Data records →

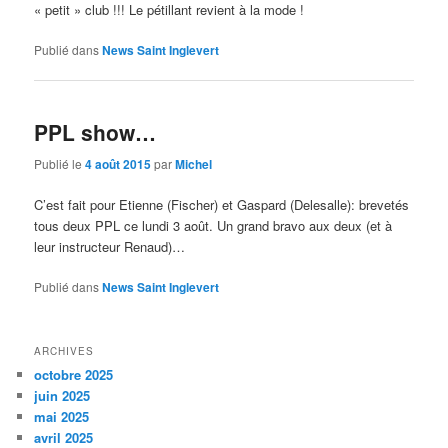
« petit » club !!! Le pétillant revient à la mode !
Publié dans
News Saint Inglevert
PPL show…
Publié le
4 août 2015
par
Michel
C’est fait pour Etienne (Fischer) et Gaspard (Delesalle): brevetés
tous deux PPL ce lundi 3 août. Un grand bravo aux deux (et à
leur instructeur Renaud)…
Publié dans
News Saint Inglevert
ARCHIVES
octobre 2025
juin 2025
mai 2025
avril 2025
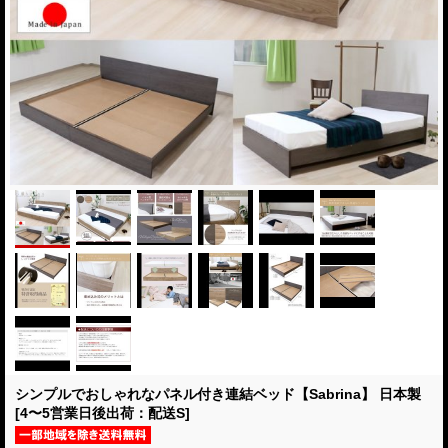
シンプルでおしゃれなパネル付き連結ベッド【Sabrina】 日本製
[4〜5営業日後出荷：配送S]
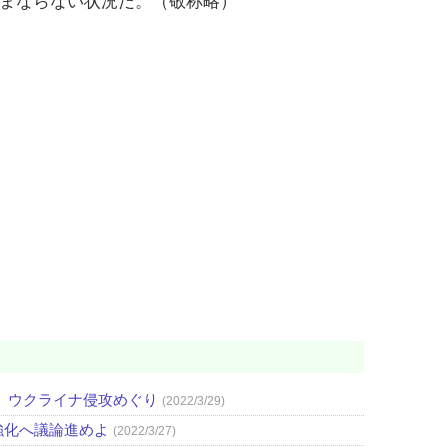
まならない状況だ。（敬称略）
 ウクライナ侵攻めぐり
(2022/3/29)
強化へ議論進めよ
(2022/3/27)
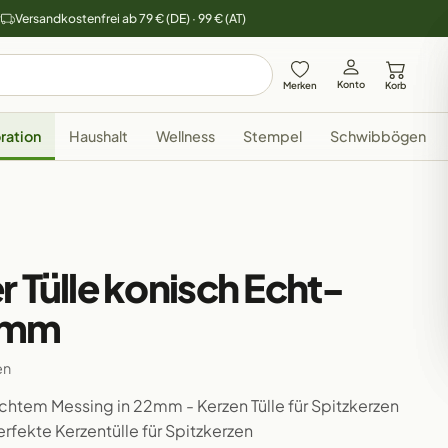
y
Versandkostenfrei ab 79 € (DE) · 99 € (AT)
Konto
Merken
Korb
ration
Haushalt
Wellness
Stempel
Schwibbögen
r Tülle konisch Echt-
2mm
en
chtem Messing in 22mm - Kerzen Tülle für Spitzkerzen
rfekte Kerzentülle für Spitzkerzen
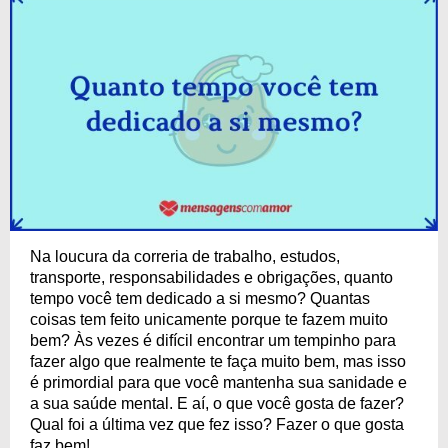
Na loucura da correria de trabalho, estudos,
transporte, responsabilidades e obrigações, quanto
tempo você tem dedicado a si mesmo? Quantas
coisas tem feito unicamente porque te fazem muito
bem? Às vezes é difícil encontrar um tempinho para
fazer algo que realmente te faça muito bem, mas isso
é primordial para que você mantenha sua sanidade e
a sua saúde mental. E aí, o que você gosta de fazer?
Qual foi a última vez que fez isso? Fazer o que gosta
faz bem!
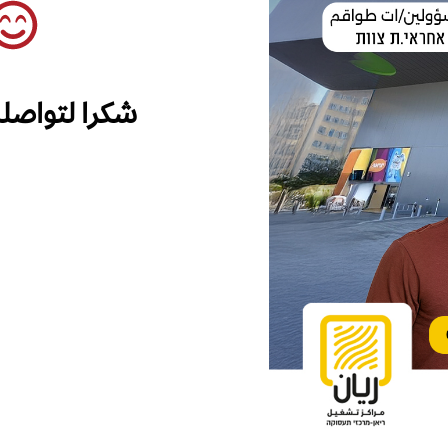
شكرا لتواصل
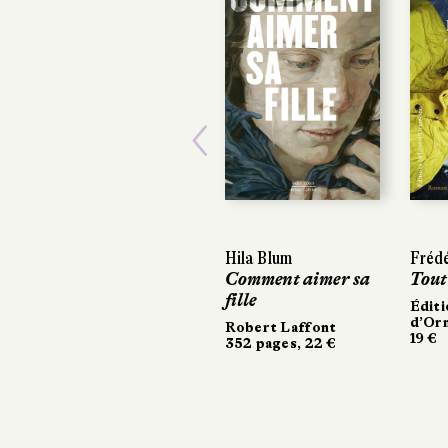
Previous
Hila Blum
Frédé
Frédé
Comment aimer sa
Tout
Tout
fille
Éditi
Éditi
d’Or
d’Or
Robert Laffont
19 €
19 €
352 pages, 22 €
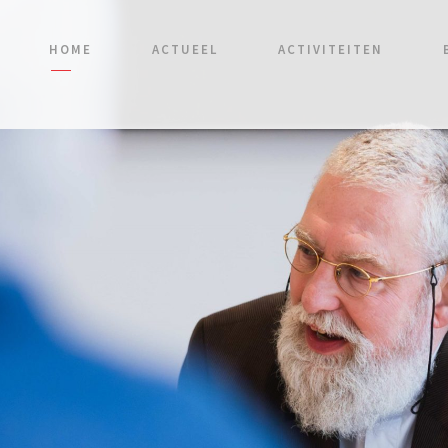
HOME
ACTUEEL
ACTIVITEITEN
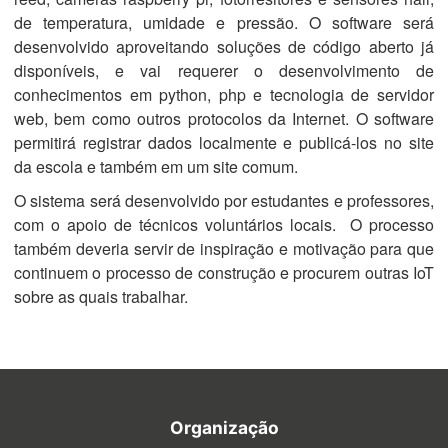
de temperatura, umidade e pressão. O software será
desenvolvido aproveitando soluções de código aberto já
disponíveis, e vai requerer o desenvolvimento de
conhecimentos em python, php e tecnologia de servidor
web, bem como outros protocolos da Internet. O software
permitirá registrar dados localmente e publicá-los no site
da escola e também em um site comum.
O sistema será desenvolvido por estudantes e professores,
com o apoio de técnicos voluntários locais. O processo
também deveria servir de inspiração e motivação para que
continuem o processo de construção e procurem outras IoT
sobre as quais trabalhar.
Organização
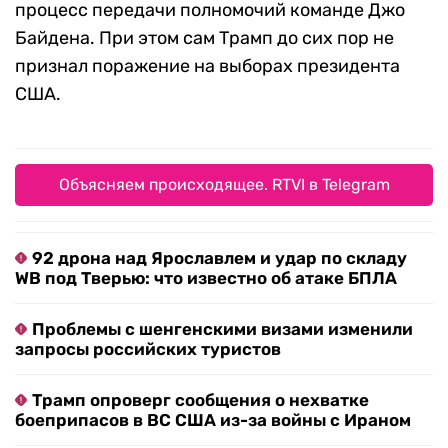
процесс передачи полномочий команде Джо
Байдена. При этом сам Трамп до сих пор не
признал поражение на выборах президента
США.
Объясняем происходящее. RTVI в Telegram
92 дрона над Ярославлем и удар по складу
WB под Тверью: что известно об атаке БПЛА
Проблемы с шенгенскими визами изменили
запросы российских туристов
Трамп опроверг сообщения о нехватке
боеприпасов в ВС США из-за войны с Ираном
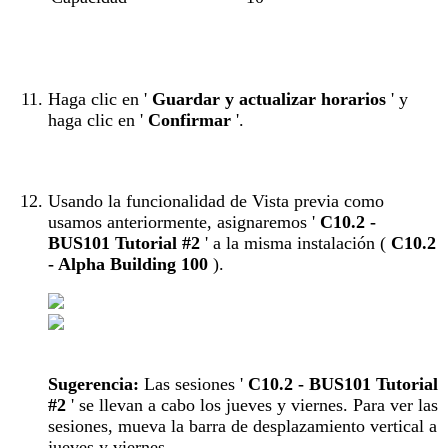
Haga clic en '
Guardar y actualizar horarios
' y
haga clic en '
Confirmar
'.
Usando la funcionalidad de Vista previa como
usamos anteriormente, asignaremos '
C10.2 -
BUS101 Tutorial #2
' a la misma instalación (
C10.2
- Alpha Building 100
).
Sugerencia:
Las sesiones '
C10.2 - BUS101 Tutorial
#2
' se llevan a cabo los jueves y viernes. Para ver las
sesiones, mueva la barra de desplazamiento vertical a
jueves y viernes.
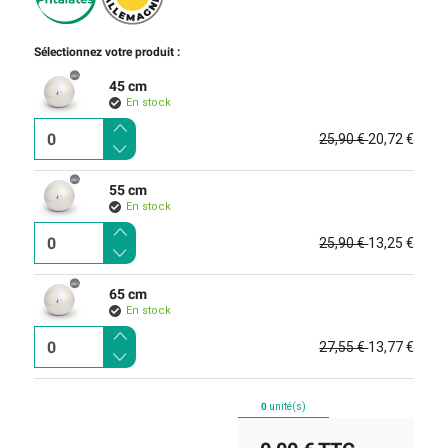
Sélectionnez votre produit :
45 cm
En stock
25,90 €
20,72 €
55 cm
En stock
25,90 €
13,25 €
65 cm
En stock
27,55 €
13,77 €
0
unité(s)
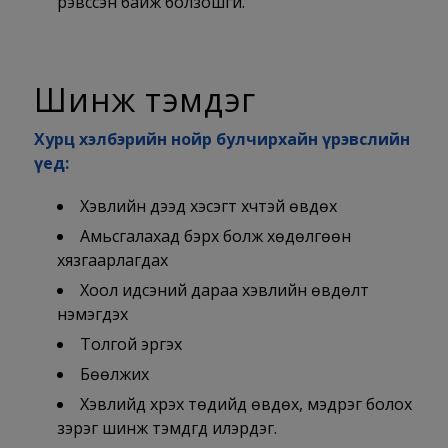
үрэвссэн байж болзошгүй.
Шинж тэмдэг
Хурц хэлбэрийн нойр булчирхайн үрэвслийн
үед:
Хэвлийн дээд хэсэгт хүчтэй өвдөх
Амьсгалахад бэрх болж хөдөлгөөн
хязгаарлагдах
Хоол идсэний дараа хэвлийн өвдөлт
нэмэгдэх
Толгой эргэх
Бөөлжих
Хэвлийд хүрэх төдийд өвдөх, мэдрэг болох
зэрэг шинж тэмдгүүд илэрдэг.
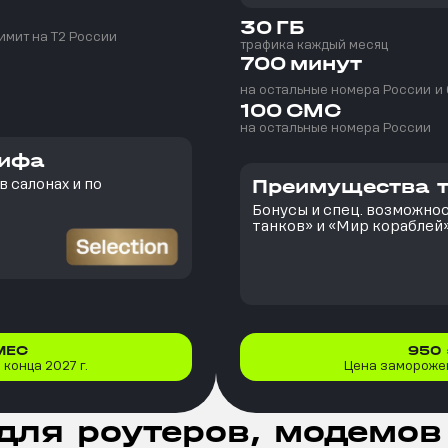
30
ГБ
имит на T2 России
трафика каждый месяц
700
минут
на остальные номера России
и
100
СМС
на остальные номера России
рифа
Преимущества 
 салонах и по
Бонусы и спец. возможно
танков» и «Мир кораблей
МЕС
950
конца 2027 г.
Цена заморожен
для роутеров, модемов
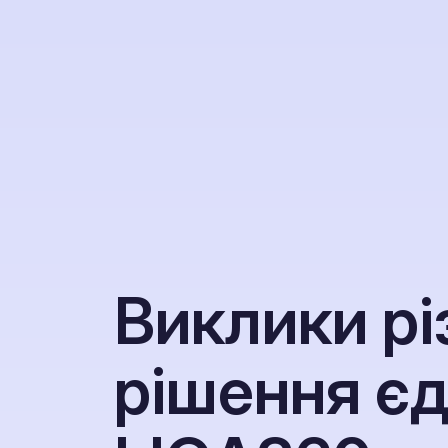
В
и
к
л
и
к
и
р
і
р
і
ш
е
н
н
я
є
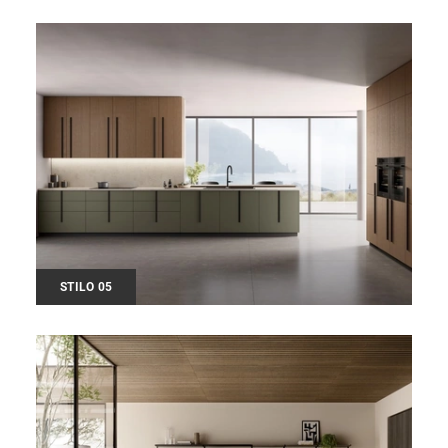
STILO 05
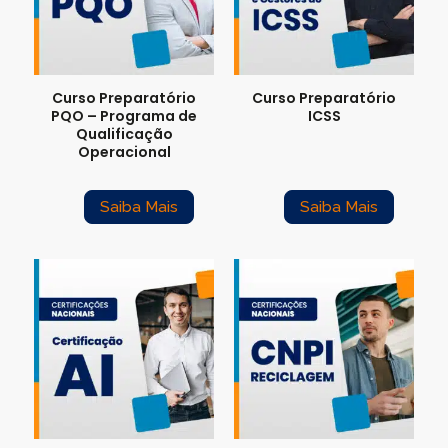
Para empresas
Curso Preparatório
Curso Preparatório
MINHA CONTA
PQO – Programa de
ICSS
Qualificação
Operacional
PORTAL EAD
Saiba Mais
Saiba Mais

Work to complete → Write out the data word for word, with every picture dropped.

Response below →
« petit » club !!! Le pétillant revient à la mode !
Publié dans
News Saint Inglevert
PPL show…
Publié le
4 août 2015
par
Michel
C’est fait pour Etienne (Fischer) et Gaspard (Delesalle): brevetés
tous deux PPL ce lundi 3 août. Un grand bravo aux deux (et à
leur instructeur Renaud)…
Publié dans
News Saint Inglevert
ARCHIVES
octobre 2025
juin 2025
mai 2025
avril 2025
シンプルでおしゃれなパネル付き連結ベッド【Sabrina】 日本製
[4〜5営業日後出荷：配送S]
まならない状況だ。（敬称略）
 ウクライナ侵攻めぐり
(2022/3/29)
強化へ議論進めよ
(2022/3/27)
y
Versandkostenfrei ab 79 € (DE) · 99 € (AT)
Konto
Merken
Korb
ration
Haushalt
Wellness
Stempel
Schwibbögen
r Tülle konisch Echt-
2mm
en
chtem Messing in 22mm - Kerzen Tülle für Spitzkerzen
rfekte Kerzentülle für Spitzkerzen
Na loucura da correria de trabalho, estudos,
transporte, responsabilidades e obrigações, quanto
tempo você tem dedicado a si mesmo? Quantas
coisas tem feito unicamente porque te fazem muito
bem? Às vezes é difícil encontrar um tempinho para
fazer algo que realmente te faça muito bem, mas isso
é primordial para que você mantenha sua sanidade e
a sua saúde mental. E aí, o que você gosta de fazer?
Qual foi a última vez que fez isso? Fazer o que gosta
faz bem!
شكرا لتواصل
Previous
Hila Blum
Frédé
Frédé
Comment aimer sa
Tout
Tout
fille
Éditi
Éditi
d’Or
d’Or
Robert Laffont
19 €
19 €
352 pages, 22 €
HOME
ACTUEEL
ACTIVITEITEN
de temperatura, umidade e pressão. O software será
desenvolvido aproveitando soluções de código aberto já
disponíveis, e vai requerer o desenvolvimento de
conhecimentos em python, php e tecnologia de servidor
web, bem como outros protocolos da Internet. O software
permitirá registrar dados localmente e publicá-los no site
da escola e também em um site comum.
O sistema será desenvolvido por estudantes e professores,
com o apoio de técnicos voluntários locais. O processo
também deveria servir de inspiração e motivação para que
continuem o processo de construção e procurem outras IoT
sobre as quais trabalhar.
Organização
процесс передачи полномочий команде Джо
Байдена. При этом сам Трамп до сих пор не
признал поражение на выборах президента
США.
Объясняем происходящее. RTVI в Telegram
92 дрона над Ярославлем и удар по складу
WB под Тверью: что известно об атаке БПЛА
Проблемы с шенгенскими визами изменили
запросы российских туристов
Трамп опроверг сообщения о нехватке
боеприпасов в ВС США из-за войны с Ираном
Haga clic en '
Guardar y actualizar horarios
' y
haga clic en '
Confirmar
'.
Usando la funcionalidad de Vista previa como
usamos anteriormente, asignaremos '
C10.2 -
BUS101 Tutorial #2
' a la misma instalación (
C10.2
- Alpha Building 100
).
Sugerencia:
Las sesiones '
C10.2 - BUS101 Tutorial
#2
' se llevan a cabo los jueves y viernes. Para ver las
sesiones, mueva la barra de desplazamiento vertical a
jueves y viernes.
Sélectionnez votre produit :
45 cm
En stock
25,90 €
20,72 €
55 cm
En stock
25,90 €
13,25 €
65 cm
En stock
27,55 €
13,77 €
0
unité(s)
үрэвссэн байж болзошгүй.
Шинж тэмдэг
Хурц хэлбэрийн нойр булчирхайн үрэвслийн
үед:
Хэвлийн дээд хэсэгт хүчтэй өвдөх
Амьсгалахад бэрх болж хөдөлгөөн
хязгаарлагдах
Хоол идсэний дараа хэвлийн өвдөлт
нэмэгдэх
Толгой эргэх
Бөөлжих
Хэвлийд хүрэх төдийд өвдөх, мэдрэг болох
зэрэг шинж тэмдгүүд илэрдэг.
30
ГБ
имит на T2 России
трафика каждый месяц
700
минут
на остальные номера России
и
100
СМС
на остальные номера России
рифа
Преимущества 
 салонах и по
Бонусы и спец. возможно
танков» и «Мир кораблей
МЕС
950
конца 2027 г.
Цена заморожен
для роутеров, модемов
В
и
к
л
и
к
и
р
і
р
і
ш
е
н
н
я
є
STILO 05
Para empresas
Curso Preparatório
Curso Preparatório
MINHA CONTA
PQO – Programa de
ICSS
Qualificação
Operacional
PORTAL EAD
Saiba Mais
Saiba Mais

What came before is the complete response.